Generating a Sparse Model - 3.5 English

Vitis AI User Guide (UG1414)

Document ID
UG1414
Release Date
2023-09-28
Version
3.5 English

Call sparse_model() to get a sparse model. This method finds all the nn.Conv2d / nn.ConvTranspose2d and nn.BatchNorm2d modules replace those modules with DynamicConv2d / DynamicConvTranspose2d and DynamicBatchNorm2d. This method replaces the nn.Conv2d / nn. linear layers that meet the sparsity condition with SparseConv2d / SparseLinear.

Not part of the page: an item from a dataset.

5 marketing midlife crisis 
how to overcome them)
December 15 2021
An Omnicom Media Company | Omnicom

This method supports nn.Conv2d / nn. linear weights and activations for simultaneous pruning. The sparsity of activations can be 0 or 0.5. When the sparsity of activations is 0, the sparsity of weights can be 0, 0.5, or 0.75. When the sparsity of activations is 0.5, the sparsity of weights can only be 0.75. block_size is the number of consecutive elements of the input channel. The channel unfolded according to the weights/activation. It is set to 4, 8, or 16. So, the convolution with the weight of the input channel greater than 16 is replaced with sparse convolution.

sparse_model = sparse_pruner.sparse_model(w_sparsity=0.5,a_sparsity=0,block_size=4)

Retraining the sparse model is the same as training a baseline model. Knowledge distillation can achieve better accuracy.